Un Dieu plus prompt que n’est l’oiseau rapide,
Feu dévorant, une peste homicide[1]
A décimé la ville et conduit au tombeau
Des milliers d’habitants victimes du fléau.
Les morts, ô sort affreux ! laissés sans sépulture,
Des oiseaux dévorants sont l’indigne pâture[2].
La jeune épouse ici se lamente et gémit,
La mère par ses pleurs plus loin nous attendrit.
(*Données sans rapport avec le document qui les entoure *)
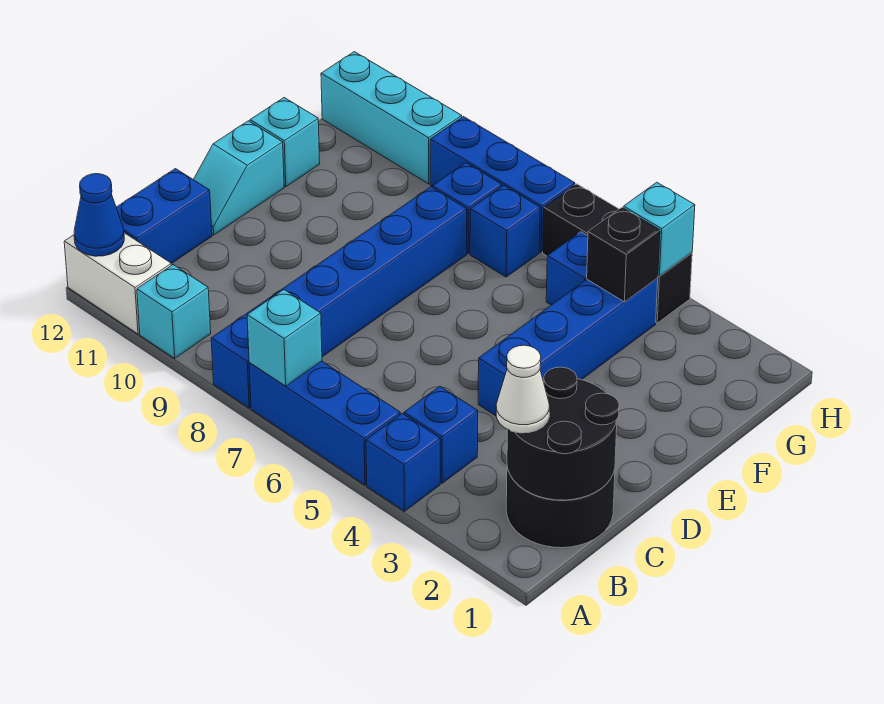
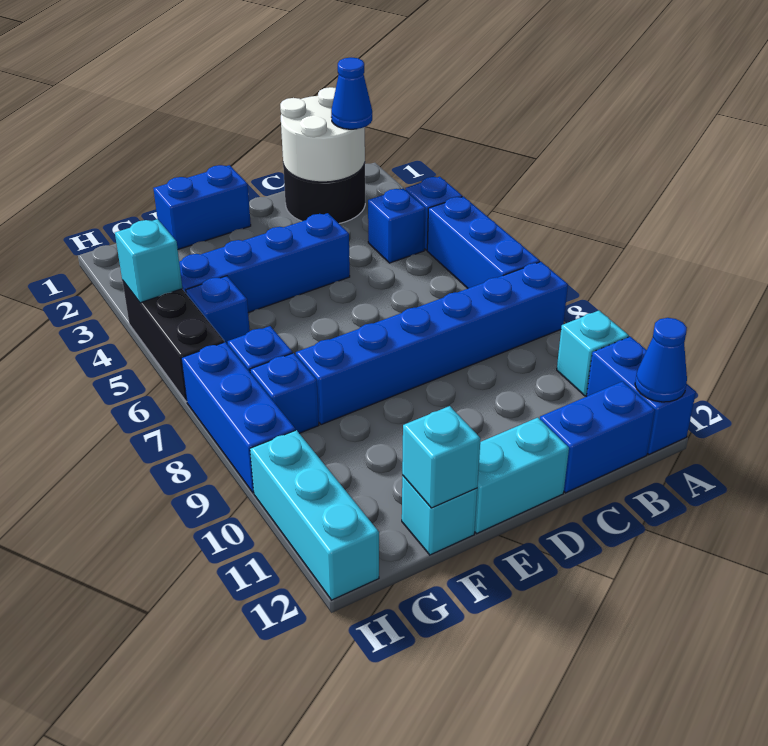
cyan 1x1 brick [247,290,322,386] -> cyan 1x1 brick moved to [402,406,481,508]
white 1x2 brick [64,233,171,334] -> blue 1x2 brick [586,337,696,455]
black 2x2 round brick [507,367,619,500] -> white 2x2 round brick [280,87,365,182]
white 1x1 cone [496,345,549,433] -> blue 1x1 cone [331,58,372,129]
cyan 1x2 slope [193,121,284,235] -> cyan 1x2 brick [475,418,569,533]
none -> blue 1x2 brick [153,165,251,249]
black 1x1 brick [587,208,660,302] -> none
Aux pieds de nos autels tout le peuple s’assemble,
Pour la fin de leurs maux priant les dieux ensemble.
Fille de Jupiter,
Ah ! du haut de l’Éther,
Entends leur voix touchante !
Divinité puissante,
Secoure les mortels !
Que ces fléaux cruels
Disparaissent du monde !
Que cette peste immonde,
Ce Mars sans bouclier[3],

  1. Un dieu de feu, a dit déjà Sophocle πυρφόρος θεός : du vers 27 ; il le nomme ici plus loin, c’est la peste même.
  2. Vers traduits à peu près de même dans la Henriade.
  3. Ce Mars sans bouclier, ce nouveau Mars, est mis ici pour le mal personnifié et non pas seulement pour le fléau de la guerre. Aussi n’apparaît-il point ici comme dans les combats, tout armé, mais sans bouclier, entouré de cris ou de plaintes.